=== Listing ===

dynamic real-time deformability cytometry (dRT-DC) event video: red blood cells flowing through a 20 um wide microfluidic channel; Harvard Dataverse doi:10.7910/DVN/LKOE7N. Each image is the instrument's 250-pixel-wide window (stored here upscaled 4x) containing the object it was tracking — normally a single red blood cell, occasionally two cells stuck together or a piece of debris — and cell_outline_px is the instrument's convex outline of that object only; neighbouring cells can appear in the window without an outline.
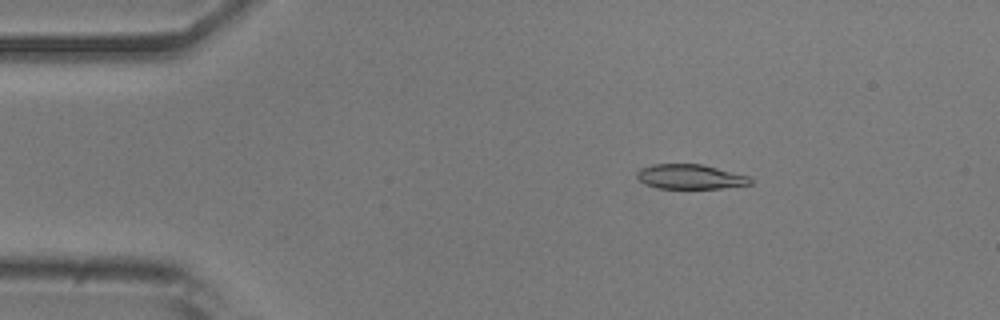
{"species": "common noctule bat (a hibernating species)", "species_latin": "Nyctalus noctula", "temperature_condition": "room temperature", "stored_images_in_passage": 50, "camera_frame_rate_fps": 3000, "um_per_image_px": 0.085, "animal": {"sex": "male", "body_mass_g": 20.5, "forearm_length_mm": 52.5}, "frame": {"image": 1, "passage_image": 7, "time_ms": 2.0, "image_size_px": [1000, 320], "cell_outline_px": [[752, 184], [720, 188], [656, 188], [644, 184], [636, 176], [636, 172], [640, 168], [652, 164], [700, 164], [748, 176], [752, 180]], "centroid_in_image_um": [58.61, 15.02], "position_along_channel_um": 26.4, "area_um2": 16.18}}
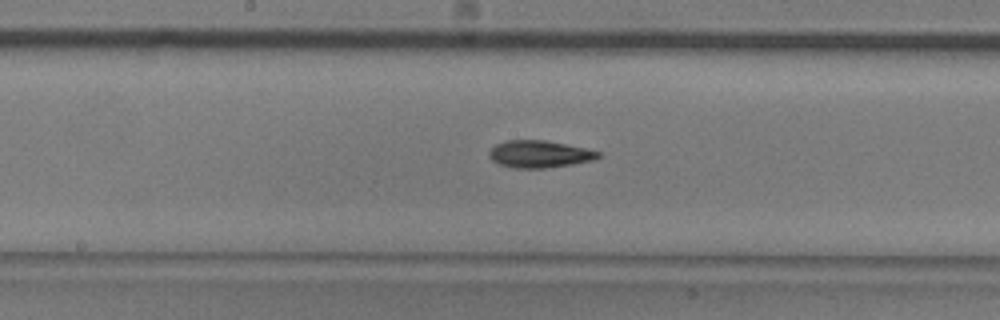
{"frame": {"image": 2, "passage_image": 25, "time_ms": 8.0, "image_size_px": [1000, 320], "cell_outline_px": [[604, 156], [592, 160], [572, 164], [548, 168], [512, 168], [500, 164], [492, 160], [488, 156], [488, 152], [496, 144], [504, 140], [544, 140], [584, 148], [600, 152]], "centroid_in_image_um": [45.83, 13.1], "position_along_channel_um": 202.4, "area_um2": 17.28}}
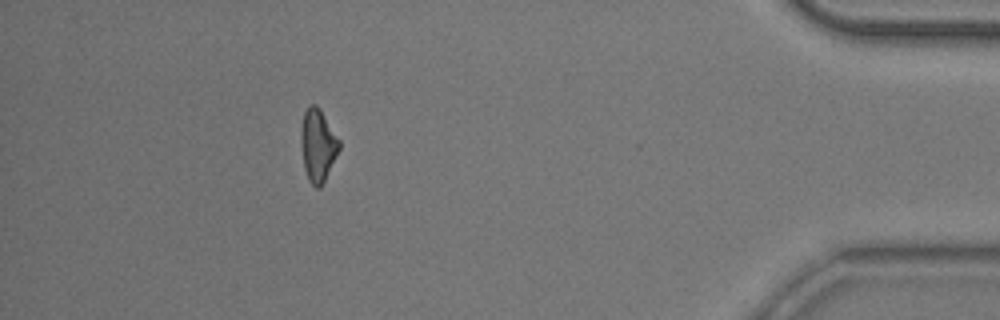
{"frame": {"image": 3, "passage_image": 45, "time_ms": 14.667, "image_size_px": [1000, 320], "cell_outline_px": [[340, 148], [320, 188], [316, 188], [308, 180], [304, 168], [300, 140], [300, 128], [304, 112], [312, 104], [316, 104], [320, 108], [340, 140]], "centroid_in_image_um": [27.0, 12.32], "position_along_channel_um": 408.2, "area_um2": 16.13}, "authors_computed_cell_mechanics": {"area_um2": 16.7331, "velocity_mm_per_s": 3.9123, "shape_relaxation_time_tau1_ms": 2.5842, "shape_relaxation_time_tau2_ms": 7.6311, "deformation_change_tau1": 0.1527, "deformation_change_tau2": 0.1807}}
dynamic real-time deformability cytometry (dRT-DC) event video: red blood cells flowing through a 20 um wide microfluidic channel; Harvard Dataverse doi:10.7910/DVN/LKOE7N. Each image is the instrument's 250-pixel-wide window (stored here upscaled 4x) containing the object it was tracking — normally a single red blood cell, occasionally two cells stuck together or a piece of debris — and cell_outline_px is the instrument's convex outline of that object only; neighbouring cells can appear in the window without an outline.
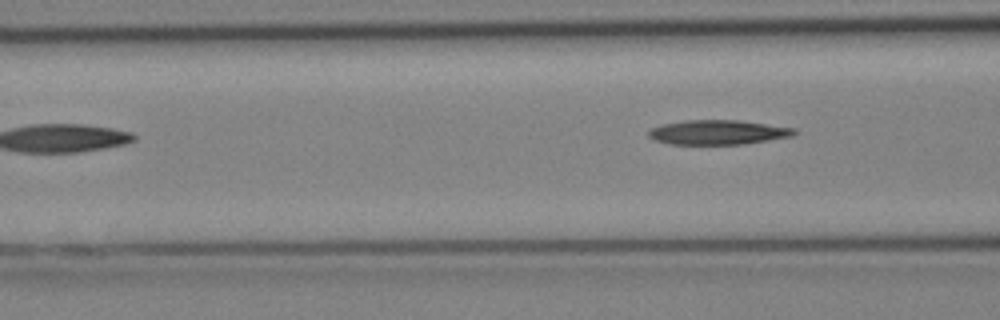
{"species": "Egyptian fruit bat (a non-hibernating species)", "species_latin": "Rousettus aegyptiacus", "temperature_condition": "cold", "stored_images_in_passage": 9, "camera_frame_rate_fps": 3000, "um_per_image_px": 0.085, "animal": {"sex": "female"}, "frame": {"image": 1, "passage_image": 9, "time_ms": 2.667, "image_size_px": [1000, 320], "cell_outline_px": [[796, 132], [792, 136], [744, 144], [668, 144], [656, 140], [648, 136], [648, 132], [652, 128], [660, 124], [688, 120], [736, 120], [796, 128]], "centroid_in_image_um": [61.0, 11.24], "position_along_channel_um": 105.6, "area_um2": 20.69}}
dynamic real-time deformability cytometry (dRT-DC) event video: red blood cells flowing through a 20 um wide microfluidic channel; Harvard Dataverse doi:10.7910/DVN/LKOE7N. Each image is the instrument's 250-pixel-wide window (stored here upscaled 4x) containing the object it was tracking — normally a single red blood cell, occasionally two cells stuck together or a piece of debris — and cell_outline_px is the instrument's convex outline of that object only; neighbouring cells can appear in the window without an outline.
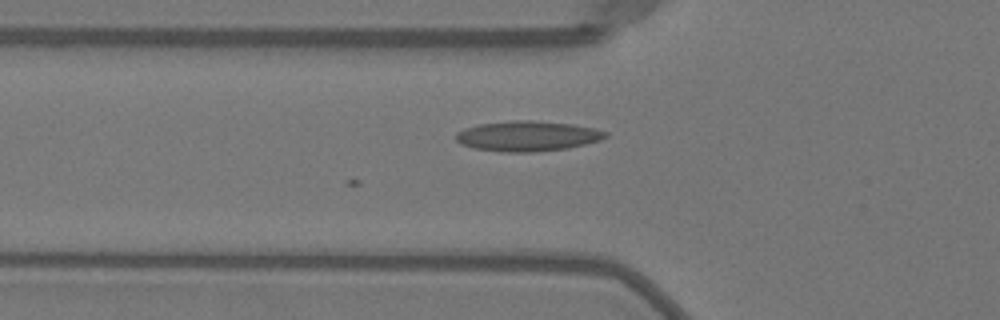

===

▶ [The request] Reproduce the whole listing above word for word, but not its pictures.

▶ [Written response]
dynamic real-time deformability cytometry (dRT-DC) event video: red blood cells flowing through a 20 um wide microfluidic channel; Harvard Dataverse doi:10.7910/DVN/LKOE7N. Each image is the instrument's 250-pixel-wide window (stored here upscaled 4x) containing the object it was tracking — normally a single red blood cell, occasionally two cells stuck together or a piece of debris — and cell_outline_px is the instrument's convex outline of that object only; neighbouring cells can appear in the window without an outline.
{"species": "common noctule bat (a hibernating species)", "species_latin": "Nyctalus noctula", "temperature_condition": "room temperature", "stored_images_in_passage": 50, "camera_frame_rate_fps": 3000, "um_per_image_px": 0.085, "animal": {"sex": "male", "body_mass_g": 20.5, "forearm_length_mm": 52.5}, "frame": {"image": 1, "passage_image": 7, "time_ms": 2.0, "image_size_px": [1000, 320], "cell_outline_px": [[752, 184], [720, 188], [656, 188], [644, 184], [636, 176], [636, 172], [640, 168], [652, 164], [700, 164], [748, 176], [752, 180]], "centroid_in_image_um": [58.61, 15.02], "position_along_channel_um": 26.4, "area_um2": 16.18}}
{"frame": {"image": 2, "passage_image": 25, "time_ms": 8.0, "image_size_px": [1000, 320], "cell_outline_px": [[604, 156], [592, 160], [572, 164], [548, 168], [512, 168], [500, 164], [492, 160], [488, 156], [488, 152], [496, 144], [504, 140], [544, 140], [584, 148], [600, 152]], "centroid_in_image_um": [45.83, 13.1], "position_along_channel_um": 202.4, "area_um2": 17.28}}
{"frame": {"image": 3, "passage_image": 45, "time_ms": 14.667, "image_size_px": [1000, 320], "cell_outline_px": [[340, 148], [320, 188], [316, 188], [308, 180], [304, 168], [300, 140], [300, 128], [304, 112], [312, 104], [316, 104], [320, 108], [340, 140]], "centroid_in_image_um": [27.0, 12.32], "position_along_channel_um": 408.2, "area_um2": 16.13}, "authors_computed_cell_mechanics": {"area_um2": 16.7331, "velocity_mm_per_s": 3.9123, "shape_relaxation_time_tau1_ms": 2.5842, "shape_relaxation_time_tau2_ms": 7.6311, "deformation_change_tau1": 0.1527, "deformation_change_tau2": 0.1807}}
dynamic real-time deformability cytometry (dRT-DC) event video: red blood cells flowing through a 20 um wide microfluidic channel; Harvard Dataverse doi:10.7910/DVN/LKOE7N. Each image is the instrument's 250-pixel-wide window (stored here upscaled 4x) containing the object it was tracking — normally a single red blood cell, occasionally two cells stuck together or a piece of debris — and cell_outline_px is the instrument's convex outline of that object only; neighbouring cells can appear in the window without an outline.
{"species": "Egyptian fruit bat (a non-hibernating species)", "species_latin": "Rousettus aegyptiacus", "temperature_condition": "cold", "stored_images_in_passage": 9, "camera_frame_rate_fps": 3000, "um_per_image_px": 0.085, "animal": {"sex": "female"}, "frame": {"image": 1, "passage_image": 9, "time_ms": 2.667, "image_size_px": [1000, 320], "cell_outline_px": [[796, 132], [792, 136], [744, 144], [668, 144], [656, 140], [648, 136], [648, 132], [652, 128], [660, 124], [688, 120], [736, 120], [796, 128]], "centroid_in_image_um": [61.0, 11.24], "position_along_channel_um": 105.6, "area_um2": 20.69}}
dynamic real-time deformability cytometry (dRT-DC) event video: red blood cells flowing through a 20 um wide microfluidic channel; Harvard Dataverse doi:10.7910/DVN/LKOE7N. Each image is the instrument's 250-pixel-wide window (stored here upscaled 4x) containing the object it was tracking — normally a single red blood cell, occasionally two cells stuck together or a piece of debris — and cell_outline_px is the instrument's convex outline of that object only; neighbouring cells can appear in the window without an outline.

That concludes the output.